Geometry of Low Dimensional Manifolds

低维流形的几何

• 批准号: 0905159
• 负责人: Claude LeBrun
• 金额: $ 85.35万
• 依托单位: SUNY at Stony Brook
• 依托单位国家: 美国
• 项目类别: Continuing Grant
• 财政年份: 2009
• 资助国家: 美国
• 起止时间: 2009-09-01 至 2013-08-31
• 项目状态: 已结题
• 来源: https://www.nsf.gov/awardsearch/showAward?AWD_ID=0905159&HistoricalAwards=false
• 关键词: Geometry; Low; Dimensional; Manifolds

Anderson and LeBrun plan to study a cluster of related geometric structures on low-dimensional manifolds. Their research program focuses on the discovery and development of fundamental connections between Riemannian geometry, differential topology, and issues in theoretical physics. Anderson will investigate problems concerning conformally compact Einstein metrics and the AdS/CFT correspondence, the structure of Einstein metrics on bounded domains and mathematical aspects of general relativity. Meanwhile, LeBrun will study the existence and moduli of canonical metrics on 4-manifolds, with an emphasis on extremal Kahler metrics, Seiberg-Witten theory, and the twistor geometry of holomorphic disks.This research program aims both to explore fundamental issues in the mathematical field of differential geometry, and simultaneously to discover new links between mathematics and theoretical physics. Much of the planned research activity takes its inspiration from current attempts to bridge the gulf separating Einstein's theory of gravitation from the quantum field theories that describe the forces of nature on a microscopic scale. Some of the research concerns the problem of describing all possible geometries of 4-dimensional universes governed by Einstein's gravitational field equations. Other aspects of the research program are intimately linked to recent developments in string theory. By also training a group of graduate students to pursue research in this area, the project will additionally help foster interactions between mathematics and physics on an immediate, human scale, through its long-term educational impact.

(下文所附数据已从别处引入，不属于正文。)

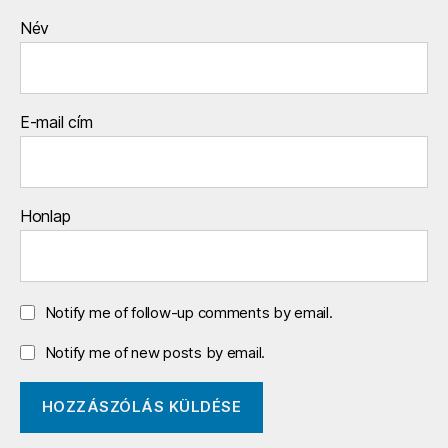
Név
E-mail cím
Honlap
Notify me of follow-up comments by email.
Notify me of new posts by email.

安德森和勒布朗计划研究一组低维流形上的相关几何结构。他们的研究计划侧重于发现和发展黎曼几何，微分拓扑和理论物理问题之间的基本联系。 安德森将调查问题共形紧凑爱因斯坦度量和AdS/CFT对应，结构爱因斯坦度量有界域和数学方面的广义相对论。同时，LeBrun将研究4-流形上正则度量的存在性和模，重点是极值Kahler度量，Seiberg-Witten理论和全纯圆盘的扭量几何。该研究计划旨在探索微分几何数学领域的基本问题，同时发现数学和理论物理之间的新联系。许多计划中的研究活动的灵感来自目前试图弥合爱因斯坦引力理论与量子场论之间的鸿沟，量子场论描述了微观尺度上的自然力。其中一些研究涉及描述由爱因斯坦引力场方程控制的四维宇宙的所有可能几何形状的问题。 研究计划的其他方面与弦理论的最新发展密切相关。通过培训一批研究生从事这一领域的研究，该项目还将通过其长期的教育影响，帮助促进数学和物理学之间的直接、人性化的互动。